Pensée

Jean Maxime Locard

Il s'agit cette fois d'une structure anaphorique, un écrit sous contrainte. Il fallait utiliser une structure relativement fixe et la répéter maintes fois. Attention, peu d’intérêt.

 Il paraît que les Hommes naissent et demeurent libres et égaux en droits. La plupart des gens omettent cette dernière particule ; « en droits », par oubli ou par volonté certainement. Cependant, j'ai toujours pensé que c'était elle qui donnait toute sa substance à la déclaration, comme le « mais » suivant l'éloge, comme si elle nous rappelait que les Hommes ne sont égaux que devant la loi, et qu'en tout autre domaine, l'égalité n'est qu'utopie.


Il paraît que la loi du plus nombreux est toujours celle du plus fort et que l'union fait la force. La plupart des gens qui clament en foule ces belles paroles doivent probablement croire que les forces individuelles se somment comme les termes d'une addition, mais que les faiblesses demeurent à jamais personnelles. Cependant, j'ai toujours pensé que c'était le Japon qui avait envahie la Chine.


Il paraît que les Hommes sont forts quand ils connaissent leurs faiblesses. La plupart des gens doivent considérer les faiblesses comme des qualités ou des attributs, immuables et numériquement finis. Cependant, j'ai toujours pensé que la connaissance de ses faiblesses entraînait systématiquement l'apparition de nouvelles faiblesses, que le boucher qui connaît la fragilité de sa main, et qui décide que porter un gant s'avère nécessaire, perdait ainsi en dextérité et en minutie.


Il paraît que la connaissance est une arme. La plupart des gens qui, par cette phrase, tentent de convaincre les ignorants qu'ils pourraient avoir une vie meilleure en allant à l'école semblent oublier que le but d'une arme est bien souvent de tuer, parfois de blesser seulement. J'ai toujours pensé que lorsque l'on connaissait toute la portée d'une idée, tout le potentiel d'une découverte, on ne pouvait que craindre ce que les autres allaient en faire, et regretter qu'elle puisse être métamorphosée en arme.

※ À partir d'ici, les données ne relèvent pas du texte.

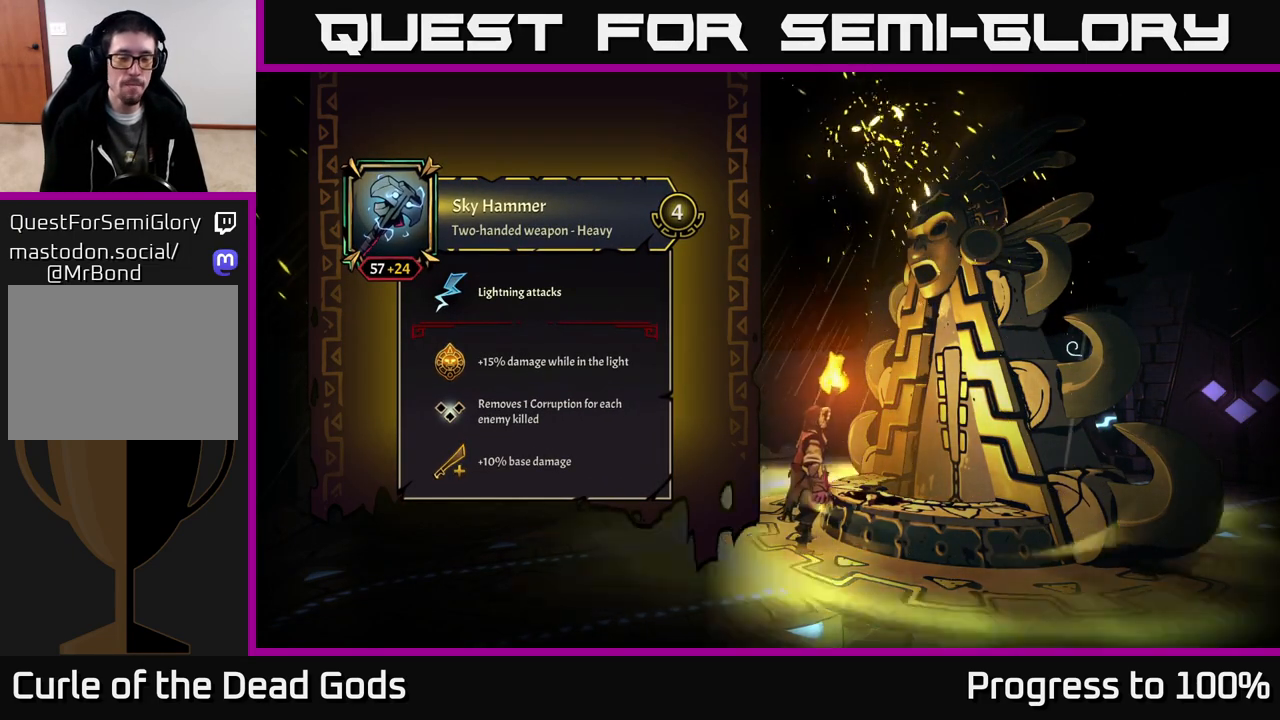
{"buttons": [], "left_stick": "center", "right_stick": "center", "events": []}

Il paraît que les idées pleines de ressenti, de tristesse, de colère ou de haine sont noires. La plupart des gens qui emploient cette usuelle métaphore et qui réfléchisse à son origine et à son sens réel, et je doute qu'ils soient nombreux, imaginent ainsi ces pensées comme piégées dans une sorte de salle obscure, sans possibilité d'évoluer, enfermées dans leur propre carcan, régies par la croyance ancienne que ce qui est ténébreux est mauvais. Cependant, j'ai toujours pensé que le noir n'était, scientifiquement parlant j'entends, pas une couleur, et que de la même manière, ce genre d'idées n'en étaient pas vraiment.

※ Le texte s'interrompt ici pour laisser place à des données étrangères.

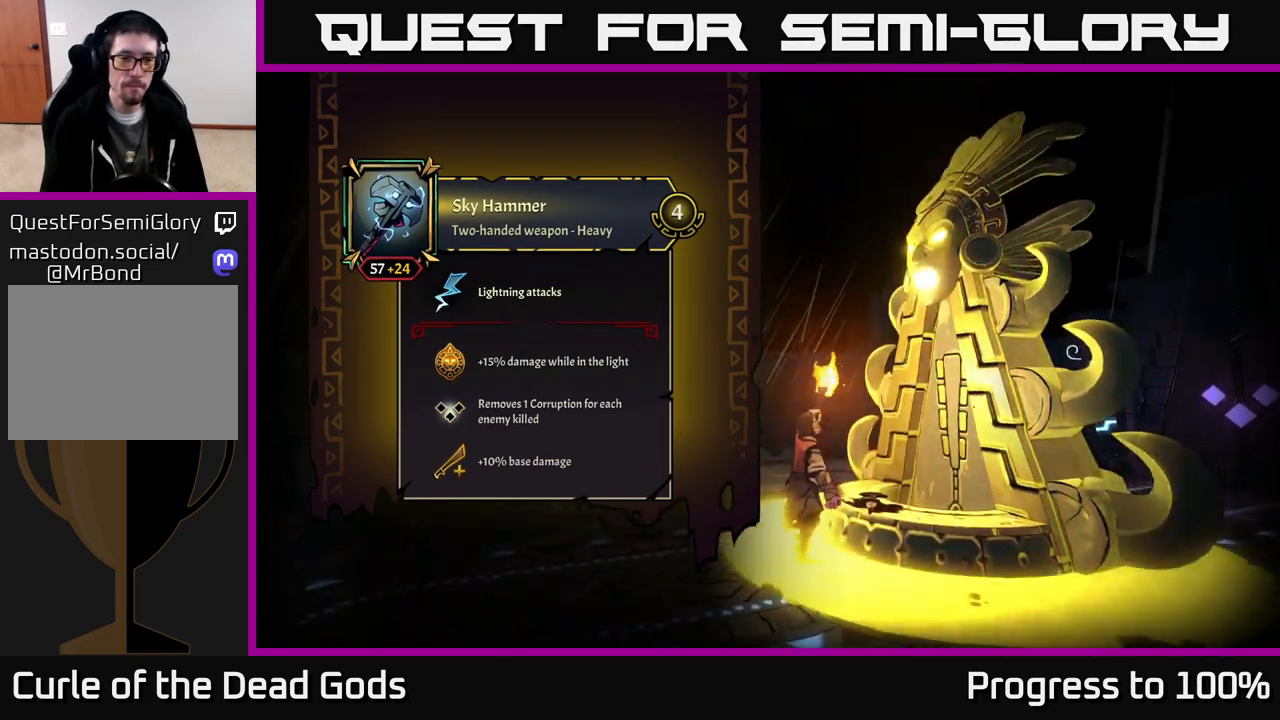
{"buttons": [], "left_stick": "center", "right_stick": "center", "events": []}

Il paraît que le rose est la couleur de l'amour, le rouge celle de la passion, le blanc celle de la pureté, le bleu celle de la sérénité, le jaune celle de la joie et le vert celle de la nature. La plupart des gens qui connaissent ce code couleur ont, il me semble, deux chromosomes X, comme si les hommes étaient insensibles aux nuances qui différencient le mauve du lilas, ou plutôt, qu'ils s'en fichaient éperdument. Cependant, j'ai toujours pensé que pour obtenir du rose, il fallait mélanger du rouge et du blanc, en rajoutant à sa guise une pointe de bleu tout en veillant à ne pas mettre de vert et de jaune.


Il paraît que l'amour, c'est ce qu'il y a de plus beau, que l'amour, c'est plus fort que tout. La plupart des gens qui sont seuls se moque de cette cruelle affirmation tandis que ceux qui sont amoureux louent cette tendre vérité. Cependant, j'ai toujours pensé qu'un tigre à dent de sabre, c'était quand même plus fort et majestueux.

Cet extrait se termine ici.